- **PROMPT**: Look below for the line that contains "<!-- secondary casing -->", then copy it and each following line exactly, through and including the line that contains "<!-- far-street labels -->".

(Entries taken from a collection)
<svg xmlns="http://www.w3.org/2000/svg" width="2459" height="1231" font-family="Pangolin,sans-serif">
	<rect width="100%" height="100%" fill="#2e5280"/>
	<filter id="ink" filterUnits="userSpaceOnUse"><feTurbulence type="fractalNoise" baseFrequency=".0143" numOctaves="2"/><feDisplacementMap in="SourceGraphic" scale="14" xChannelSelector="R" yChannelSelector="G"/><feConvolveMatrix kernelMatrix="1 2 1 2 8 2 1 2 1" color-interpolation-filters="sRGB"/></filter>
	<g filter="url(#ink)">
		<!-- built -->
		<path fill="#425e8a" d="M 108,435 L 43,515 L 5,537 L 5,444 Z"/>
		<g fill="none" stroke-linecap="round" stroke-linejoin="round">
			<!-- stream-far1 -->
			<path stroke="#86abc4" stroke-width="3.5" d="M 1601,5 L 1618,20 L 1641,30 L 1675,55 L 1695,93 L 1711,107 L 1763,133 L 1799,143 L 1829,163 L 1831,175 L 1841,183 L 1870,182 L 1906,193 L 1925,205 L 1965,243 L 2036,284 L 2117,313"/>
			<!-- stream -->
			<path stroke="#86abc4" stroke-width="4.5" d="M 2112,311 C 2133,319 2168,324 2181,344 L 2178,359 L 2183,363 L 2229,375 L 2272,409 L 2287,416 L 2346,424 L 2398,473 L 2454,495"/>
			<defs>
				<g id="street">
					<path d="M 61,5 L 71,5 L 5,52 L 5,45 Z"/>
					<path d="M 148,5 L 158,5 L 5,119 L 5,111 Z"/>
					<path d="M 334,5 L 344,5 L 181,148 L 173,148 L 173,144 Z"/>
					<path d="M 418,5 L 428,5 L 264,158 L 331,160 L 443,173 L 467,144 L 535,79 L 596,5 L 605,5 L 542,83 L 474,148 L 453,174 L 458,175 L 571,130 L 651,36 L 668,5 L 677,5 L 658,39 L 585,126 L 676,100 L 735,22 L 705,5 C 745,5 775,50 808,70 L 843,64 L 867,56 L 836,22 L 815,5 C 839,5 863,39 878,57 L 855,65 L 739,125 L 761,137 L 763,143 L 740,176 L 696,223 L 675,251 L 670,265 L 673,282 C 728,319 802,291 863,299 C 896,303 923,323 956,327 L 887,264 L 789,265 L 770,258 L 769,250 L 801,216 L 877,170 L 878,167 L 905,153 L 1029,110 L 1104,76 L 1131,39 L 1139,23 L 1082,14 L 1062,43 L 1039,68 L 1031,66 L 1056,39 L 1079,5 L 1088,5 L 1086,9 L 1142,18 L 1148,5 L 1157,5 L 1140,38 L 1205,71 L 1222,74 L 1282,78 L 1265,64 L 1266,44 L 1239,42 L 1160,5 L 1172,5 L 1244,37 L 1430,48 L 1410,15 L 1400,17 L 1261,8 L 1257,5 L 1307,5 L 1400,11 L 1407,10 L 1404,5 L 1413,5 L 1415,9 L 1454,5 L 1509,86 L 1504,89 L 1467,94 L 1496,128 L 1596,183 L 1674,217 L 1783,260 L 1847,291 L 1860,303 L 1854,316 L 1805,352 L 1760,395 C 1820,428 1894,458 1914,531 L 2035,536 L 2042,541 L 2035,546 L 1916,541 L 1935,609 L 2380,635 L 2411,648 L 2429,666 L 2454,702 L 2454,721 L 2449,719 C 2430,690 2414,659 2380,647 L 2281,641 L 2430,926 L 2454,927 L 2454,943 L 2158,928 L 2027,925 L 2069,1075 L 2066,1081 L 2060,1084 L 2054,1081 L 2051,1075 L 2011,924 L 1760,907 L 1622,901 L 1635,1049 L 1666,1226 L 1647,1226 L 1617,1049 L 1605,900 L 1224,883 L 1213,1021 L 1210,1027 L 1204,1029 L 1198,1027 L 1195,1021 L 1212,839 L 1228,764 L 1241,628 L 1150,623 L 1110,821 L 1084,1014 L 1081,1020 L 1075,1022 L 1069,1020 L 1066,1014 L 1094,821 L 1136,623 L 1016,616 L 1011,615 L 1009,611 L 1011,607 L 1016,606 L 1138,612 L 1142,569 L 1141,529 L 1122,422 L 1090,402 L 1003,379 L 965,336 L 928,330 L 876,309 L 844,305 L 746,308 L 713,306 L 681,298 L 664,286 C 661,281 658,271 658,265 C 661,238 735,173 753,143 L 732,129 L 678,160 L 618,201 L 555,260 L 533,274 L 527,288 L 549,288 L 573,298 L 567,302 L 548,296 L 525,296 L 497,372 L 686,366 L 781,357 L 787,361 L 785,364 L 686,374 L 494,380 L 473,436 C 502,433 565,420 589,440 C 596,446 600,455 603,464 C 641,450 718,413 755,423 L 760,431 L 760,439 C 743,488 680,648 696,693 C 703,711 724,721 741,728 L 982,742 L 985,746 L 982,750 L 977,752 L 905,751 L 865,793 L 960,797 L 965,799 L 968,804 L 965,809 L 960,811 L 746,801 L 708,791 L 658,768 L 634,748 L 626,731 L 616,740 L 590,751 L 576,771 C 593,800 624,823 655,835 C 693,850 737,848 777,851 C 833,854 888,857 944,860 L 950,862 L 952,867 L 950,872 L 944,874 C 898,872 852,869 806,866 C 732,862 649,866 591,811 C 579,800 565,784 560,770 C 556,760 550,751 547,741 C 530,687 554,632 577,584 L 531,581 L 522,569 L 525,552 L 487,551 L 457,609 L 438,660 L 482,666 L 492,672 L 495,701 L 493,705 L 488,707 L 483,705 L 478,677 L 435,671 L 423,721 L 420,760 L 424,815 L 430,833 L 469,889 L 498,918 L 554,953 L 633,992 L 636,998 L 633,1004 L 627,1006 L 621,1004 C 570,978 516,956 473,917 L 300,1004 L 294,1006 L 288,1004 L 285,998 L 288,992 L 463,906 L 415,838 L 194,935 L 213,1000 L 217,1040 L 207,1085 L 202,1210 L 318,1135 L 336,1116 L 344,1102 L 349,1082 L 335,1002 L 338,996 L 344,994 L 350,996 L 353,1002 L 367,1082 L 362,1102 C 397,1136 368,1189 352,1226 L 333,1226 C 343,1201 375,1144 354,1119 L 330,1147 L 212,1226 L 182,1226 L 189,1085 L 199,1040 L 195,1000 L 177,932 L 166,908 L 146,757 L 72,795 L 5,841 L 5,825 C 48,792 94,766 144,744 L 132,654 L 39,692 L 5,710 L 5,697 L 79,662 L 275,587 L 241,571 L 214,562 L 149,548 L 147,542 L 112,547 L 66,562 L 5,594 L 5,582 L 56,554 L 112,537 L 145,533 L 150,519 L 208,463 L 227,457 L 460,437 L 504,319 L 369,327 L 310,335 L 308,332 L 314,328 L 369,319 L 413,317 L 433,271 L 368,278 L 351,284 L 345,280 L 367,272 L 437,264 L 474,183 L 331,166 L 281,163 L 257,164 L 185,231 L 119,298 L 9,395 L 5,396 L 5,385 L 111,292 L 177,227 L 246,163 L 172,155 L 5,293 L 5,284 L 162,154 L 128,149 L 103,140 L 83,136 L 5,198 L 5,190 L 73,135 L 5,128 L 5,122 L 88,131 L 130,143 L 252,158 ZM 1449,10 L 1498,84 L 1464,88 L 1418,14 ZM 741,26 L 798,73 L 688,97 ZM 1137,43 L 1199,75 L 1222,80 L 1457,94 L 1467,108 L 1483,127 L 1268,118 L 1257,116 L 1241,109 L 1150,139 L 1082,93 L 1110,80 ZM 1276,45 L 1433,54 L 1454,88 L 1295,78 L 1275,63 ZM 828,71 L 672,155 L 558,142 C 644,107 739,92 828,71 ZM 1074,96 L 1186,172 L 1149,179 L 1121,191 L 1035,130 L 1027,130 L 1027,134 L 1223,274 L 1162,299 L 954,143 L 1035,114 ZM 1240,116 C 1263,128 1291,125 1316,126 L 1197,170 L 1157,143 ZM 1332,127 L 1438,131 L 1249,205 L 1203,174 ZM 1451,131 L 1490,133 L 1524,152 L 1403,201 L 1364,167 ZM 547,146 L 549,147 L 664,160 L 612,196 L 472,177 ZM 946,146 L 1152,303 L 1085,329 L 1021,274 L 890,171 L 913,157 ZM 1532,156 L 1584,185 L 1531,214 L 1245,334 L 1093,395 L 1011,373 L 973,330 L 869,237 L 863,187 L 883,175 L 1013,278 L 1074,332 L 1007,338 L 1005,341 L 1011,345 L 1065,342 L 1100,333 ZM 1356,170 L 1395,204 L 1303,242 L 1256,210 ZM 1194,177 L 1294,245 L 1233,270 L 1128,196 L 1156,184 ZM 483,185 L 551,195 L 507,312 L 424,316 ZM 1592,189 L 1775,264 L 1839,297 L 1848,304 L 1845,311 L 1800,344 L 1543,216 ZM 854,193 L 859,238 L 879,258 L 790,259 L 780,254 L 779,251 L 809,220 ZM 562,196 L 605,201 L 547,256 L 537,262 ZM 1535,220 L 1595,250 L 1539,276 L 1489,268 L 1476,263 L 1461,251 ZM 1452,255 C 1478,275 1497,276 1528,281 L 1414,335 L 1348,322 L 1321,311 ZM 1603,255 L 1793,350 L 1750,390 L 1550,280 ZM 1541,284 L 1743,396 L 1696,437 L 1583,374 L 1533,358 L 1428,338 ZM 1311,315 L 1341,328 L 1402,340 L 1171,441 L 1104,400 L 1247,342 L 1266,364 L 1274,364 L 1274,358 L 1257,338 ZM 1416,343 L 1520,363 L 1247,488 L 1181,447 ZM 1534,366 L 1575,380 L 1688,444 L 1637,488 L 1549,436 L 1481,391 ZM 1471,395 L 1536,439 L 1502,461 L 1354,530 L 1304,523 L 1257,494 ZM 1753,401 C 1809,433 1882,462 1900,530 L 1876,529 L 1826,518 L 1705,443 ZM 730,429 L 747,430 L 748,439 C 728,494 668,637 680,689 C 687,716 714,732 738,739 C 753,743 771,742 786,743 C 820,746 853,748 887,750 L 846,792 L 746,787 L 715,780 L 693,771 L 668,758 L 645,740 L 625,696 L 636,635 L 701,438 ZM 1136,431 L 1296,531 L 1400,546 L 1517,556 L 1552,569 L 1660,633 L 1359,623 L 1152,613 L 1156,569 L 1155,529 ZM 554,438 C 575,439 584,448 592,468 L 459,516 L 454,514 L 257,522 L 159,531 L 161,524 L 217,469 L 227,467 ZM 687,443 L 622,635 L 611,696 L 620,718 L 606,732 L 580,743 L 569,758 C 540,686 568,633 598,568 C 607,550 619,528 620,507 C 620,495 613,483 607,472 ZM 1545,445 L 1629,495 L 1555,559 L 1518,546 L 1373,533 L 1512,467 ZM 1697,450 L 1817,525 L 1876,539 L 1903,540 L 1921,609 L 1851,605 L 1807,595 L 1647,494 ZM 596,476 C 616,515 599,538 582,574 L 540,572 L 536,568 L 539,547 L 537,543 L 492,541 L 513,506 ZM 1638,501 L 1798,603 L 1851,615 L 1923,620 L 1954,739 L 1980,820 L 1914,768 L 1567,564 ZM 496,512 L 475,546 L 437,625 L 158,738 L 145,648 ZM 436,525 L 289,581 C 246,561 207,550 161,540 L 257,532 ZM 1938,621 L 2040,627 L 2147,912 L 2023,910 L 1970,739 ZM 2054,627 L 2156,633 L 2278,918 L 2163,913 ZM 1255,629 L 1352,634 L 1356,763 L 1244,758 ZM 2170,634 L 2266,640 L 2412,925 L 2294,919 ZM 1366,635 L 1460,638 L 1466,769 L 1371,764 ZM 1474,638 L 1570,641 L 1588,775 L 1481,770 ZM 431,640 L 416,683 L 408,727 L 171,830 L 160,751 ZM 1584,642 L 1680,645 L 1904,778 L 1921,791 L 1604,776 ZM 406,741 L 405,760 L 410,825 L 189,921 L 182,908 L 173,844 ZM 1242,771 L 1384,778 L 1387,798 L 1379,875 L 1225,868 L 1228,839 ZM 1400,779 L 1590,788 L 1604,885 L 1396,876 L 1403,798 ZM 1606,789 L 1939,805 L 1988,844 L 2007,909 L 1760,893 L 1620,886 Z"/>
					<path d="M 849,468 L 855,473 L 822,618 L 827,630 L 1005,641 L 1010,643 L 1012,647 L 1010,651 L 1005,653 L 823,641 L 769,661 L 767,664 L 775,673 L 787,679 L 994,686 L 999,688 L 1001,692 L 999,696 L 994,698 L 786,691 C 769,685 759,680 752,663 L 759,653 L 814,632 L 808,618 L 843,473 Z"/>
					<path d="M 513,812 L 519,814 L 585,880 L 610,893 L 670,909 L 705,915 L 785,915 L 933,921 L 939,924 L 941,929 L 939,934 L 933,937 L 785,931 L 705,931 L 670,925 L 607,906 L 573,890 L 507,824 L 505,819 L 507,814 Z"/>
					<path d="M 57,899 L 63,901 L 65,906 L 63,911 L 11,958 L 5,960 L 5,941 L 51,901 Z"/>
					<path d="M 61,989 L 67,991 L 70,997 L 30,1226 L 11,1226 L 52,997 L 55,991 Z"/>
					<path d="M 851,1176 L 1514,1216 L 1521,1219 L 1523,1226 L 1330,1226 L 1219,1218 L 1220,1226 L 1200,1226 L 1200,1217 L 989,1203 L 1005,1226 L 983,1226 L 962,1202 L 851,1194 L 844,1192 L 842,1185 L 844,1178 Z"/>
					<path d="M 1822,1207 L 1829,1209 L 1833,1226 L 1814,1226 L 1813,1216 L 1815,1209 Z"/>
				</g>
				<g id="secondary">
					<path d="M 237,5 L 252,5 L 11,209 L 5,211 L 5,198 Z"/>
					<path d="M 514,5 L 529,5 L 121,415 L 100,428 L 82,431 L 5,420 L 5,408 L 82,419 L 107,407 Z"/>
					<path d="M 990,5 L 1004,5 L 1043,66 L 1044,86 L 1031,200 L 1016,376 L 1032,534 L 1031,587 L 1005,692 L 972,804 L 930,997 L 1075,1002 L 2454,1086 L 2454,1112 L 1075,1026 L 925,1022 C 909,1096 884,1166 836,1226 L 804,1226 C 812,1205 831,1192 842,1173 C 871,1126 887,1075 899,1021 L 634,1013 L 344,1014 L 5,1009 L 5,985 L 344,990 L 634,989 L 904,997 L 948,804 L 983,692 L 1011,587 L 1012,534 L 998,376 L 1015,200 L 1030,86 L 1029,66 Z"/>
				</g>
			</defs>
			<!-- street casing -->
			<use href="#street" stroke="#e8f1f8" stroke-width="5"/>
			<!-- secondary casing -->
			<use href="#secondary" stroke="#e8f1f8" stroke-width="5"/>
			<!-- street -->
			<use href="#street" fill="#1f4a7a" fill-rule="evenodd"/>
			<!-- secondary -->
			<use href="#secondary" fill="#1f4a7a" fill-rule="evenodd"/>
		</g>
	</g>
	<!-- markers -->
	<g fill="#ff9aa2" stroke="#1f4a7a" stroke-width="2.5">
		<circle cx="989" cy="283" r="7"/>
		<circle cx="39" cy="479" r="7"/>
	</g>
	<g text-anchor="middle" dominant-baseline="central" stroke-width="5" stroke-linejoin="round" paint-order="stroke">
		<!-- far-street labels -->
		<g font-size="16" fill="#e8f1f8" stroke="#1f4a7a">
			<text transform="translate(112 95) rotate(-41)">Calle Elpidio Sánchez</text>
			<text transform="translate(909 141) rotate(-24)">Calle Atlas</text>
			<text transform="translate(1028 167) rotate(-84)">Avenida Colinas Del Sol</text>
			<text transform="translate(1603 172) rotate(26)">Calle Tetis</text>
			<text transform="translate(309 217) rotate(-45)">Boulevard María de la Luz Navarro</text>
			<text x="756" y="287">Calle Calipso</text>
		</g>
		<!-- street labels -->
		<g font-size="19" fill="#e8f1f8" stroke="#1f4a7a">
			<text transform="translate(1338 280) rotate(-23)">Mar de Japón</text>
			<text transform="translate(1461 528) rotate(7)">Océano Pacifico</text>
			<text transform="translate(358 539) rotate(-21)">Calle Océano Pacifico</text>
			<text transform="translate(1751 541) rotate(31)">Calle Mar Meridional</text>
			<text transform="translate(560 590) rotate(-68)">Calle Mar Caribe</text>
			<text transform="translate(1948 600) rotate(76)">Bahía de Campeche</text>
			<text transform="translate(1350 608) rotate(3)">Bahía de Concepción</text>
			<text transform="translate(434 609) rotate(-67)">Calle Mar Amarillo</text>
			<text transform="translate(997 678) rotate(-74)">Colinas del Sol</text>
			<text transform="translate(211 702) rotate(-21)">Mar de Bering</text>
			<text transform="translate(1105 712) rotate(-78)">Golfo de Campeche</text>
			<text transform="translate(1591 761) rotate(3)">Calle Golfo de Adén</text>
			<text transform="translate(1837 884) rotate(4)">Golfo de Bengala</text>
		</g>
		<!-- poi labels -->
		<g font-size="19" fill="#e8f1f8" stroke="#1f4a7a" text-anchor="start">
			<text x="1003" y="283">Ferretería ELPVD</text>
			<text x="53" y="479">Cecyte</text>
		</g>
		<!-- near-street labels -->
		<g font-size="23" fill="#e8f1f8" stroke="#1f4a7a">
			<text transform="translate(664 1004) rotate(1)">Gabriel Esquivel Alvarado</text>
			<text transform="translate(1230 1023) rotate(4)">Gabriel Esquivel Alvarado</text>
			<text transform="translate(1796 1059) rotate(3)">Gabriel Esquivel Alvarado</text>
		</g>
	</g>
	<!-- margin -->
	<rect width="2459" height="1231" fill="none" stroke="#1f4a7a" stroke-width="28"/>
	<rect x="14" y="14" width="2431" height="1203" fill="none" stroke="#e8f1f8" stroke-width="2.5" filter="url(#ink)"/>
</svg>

- **RESULT FOR THIS EXERCISE**:
			<!-- secondary casing -->
			<use href="#secondary" stroke="#e8f1f8" stroke-width="5"/>
			<!-- street -->
			<use href="#street" fill="#1f4a7a" fill-rule="evenodd"/>
			<!-- secondary -->
			<use href="#secondary" fill="#1f4a7a" fill-rule="evenodd"/>
		</g>
	</g>
	<!-- markers -->
	<g fill="#ff9aa2" stroke="#1f4a7a" stroke-width="2.5">
		<circle cx="989" cy="283" r="7"/>
		<circle cx="39" cy="479" r="7"/>
	</g>
	<g text-anchor="middle" dominant-baseline="central" stroke-width="5" stroke-linejoin="round" paint-order="stroke">
		<!-- far-street labels -->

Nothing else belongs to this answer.